_GIVEN REQUEST_: Set down every line of the records below, unchanged and in the same order.

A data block
** Begin **
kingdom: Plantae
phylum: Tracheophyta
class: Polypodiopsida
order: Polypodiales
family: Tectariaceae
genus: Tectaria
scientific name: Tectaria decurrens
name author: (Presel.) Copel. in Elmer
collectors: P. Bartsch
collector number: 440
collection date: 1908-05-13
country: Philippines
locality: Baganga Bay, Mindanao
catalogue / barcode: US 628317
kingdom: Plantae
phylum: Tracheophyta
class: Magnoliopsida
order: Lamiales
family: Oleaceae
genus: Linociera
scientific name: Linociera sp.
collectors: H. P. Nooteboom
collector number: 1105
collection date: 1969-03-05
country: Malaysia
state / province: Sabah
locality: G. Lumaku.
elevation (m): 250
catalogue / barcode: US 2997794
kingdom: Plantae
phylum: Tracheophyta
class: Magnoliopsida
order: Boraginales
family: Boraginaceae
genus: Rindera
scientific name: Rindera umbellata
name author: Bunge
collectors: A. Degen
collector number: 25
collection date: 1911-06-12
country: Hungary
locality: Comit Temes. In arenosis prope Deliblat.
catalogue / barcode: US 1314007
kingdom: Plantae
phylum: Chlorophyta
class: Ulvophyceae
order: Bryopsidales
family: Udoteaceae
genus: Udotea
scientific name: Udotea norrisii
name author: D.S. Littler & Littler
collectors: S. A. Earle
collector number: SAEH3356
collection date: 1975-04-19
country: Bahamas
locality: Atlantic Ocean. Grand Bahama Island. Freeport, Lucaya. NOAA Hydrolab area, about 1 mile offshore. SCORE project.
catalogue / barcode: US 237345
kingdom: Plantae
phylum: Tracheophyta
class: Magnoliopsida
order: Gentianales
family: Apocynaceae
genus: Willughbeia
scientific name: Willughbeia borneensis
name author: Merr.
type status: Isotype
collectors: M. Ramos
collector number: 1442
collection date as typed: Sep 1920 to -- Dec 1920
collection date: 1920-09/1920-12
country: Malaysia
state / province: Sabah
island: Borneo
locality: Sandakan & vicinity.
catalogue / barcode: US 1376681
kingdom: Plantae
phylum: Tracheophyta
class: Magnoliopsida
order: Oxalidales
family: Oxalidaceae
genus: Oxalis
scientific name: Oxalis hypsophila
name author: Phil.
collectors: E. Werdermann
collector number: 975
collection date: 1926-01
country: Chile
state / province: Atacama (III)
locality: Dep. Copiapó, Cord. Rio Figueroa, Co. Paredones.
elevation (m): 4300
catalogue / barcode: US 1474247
** End **
_TASK RESPONSE_:
kingdom: Plantae
phylum: Tracheophyta
class: Polypodiopsida
order: Polypodiales
family: Tectariaceae
genus: Tectaria
scientific name: Tectaria decurrens
name author: (Presel.) Copel. in Elmer
collectors: P. Bartsch
collector number: 440
collection date: 1908-05-13
country: Philippines
locality: Baganga Bay, Mindanao
catalogue / barcode: US 628317
kingdom: Plantae
phylum: Tracheophyta
class: Magnoliopsida
order: Lamiales
family: Oleaceae
genus: Linociera
scientific name: Linociera sp.
collectors: H. P. Nooteboom
collector number: 1105
collection date: 1969-03-05
country: Malaysia
state / province: Sabah
locality: G. Lumaku.
elevation (m): 250
catalogue / barcode: US 2997794
kingdom: Plantae
phylum: Tracheophyta
class: Magnoliopsida
order: Boraginales
family: Boraginaceae
genus: Rindera
scientific name: Rindera umbellata
name author: Bunge
collectors: A. Degen
collector number: 25
collection date: 1911-06-12
country: Hungary
locality: Comit Temes. In arenosis prope Deliblat.
catalogue / barcode: US 1314007
kingdom: Plantae
phylum: Chlorophyta
class: Ulvophyceae
order: Bryopsidales
family: Udoteaceae
genus: Udotea
scientific name: Udotea norrisii
name author: D.S. Littler & Littler
collectors: S. A. Earle
collector number: SAEH3356
collection date: 1975-04-19
country: Bahamas
locality: Atlantic Ocean. Grand Bahama Island. Freeport, Lucaya. NOAA Hydrolab area, about 1 mile offshore. SCORE project.
catalogue / barcode: US 237345
kingdom: Plantae
phylum: Tracheophyta
class: Magnoliopsida
order: Gentianales
family: Apocynaceae
genus: Willughbeia
scientific name: Willughbeia borneensis
name author: Merr.
type status: Isotype
collectors: M. Ramos
collector number: 1442
collection date as typed: Sep 1920 to -- Dec 1920
collection date: 1920-09/1920-12
country: Malaysia
state / province: Sabah
island: Borneo
locality: Sandakan & vicinity.
catalogue / barcode: US 1376681
kingdom: Plantae
phylum: Tracheophyta
class: Magnoliopsida
order: Oxalidales
family: Oxalidaceae
genus: Oxalis
scientific name: Oxalis hypsophila
name author: Phil.
collectors: E. Werdermann
collector number: 975
collection date: 1926-01
country: Chile
state / province: Atacama (III)
locality: Dep. Copiapó, Cord. Rio Figueroa, Co. Paredones.
elevation (m): 4300
catalogue / barcode: US 1474247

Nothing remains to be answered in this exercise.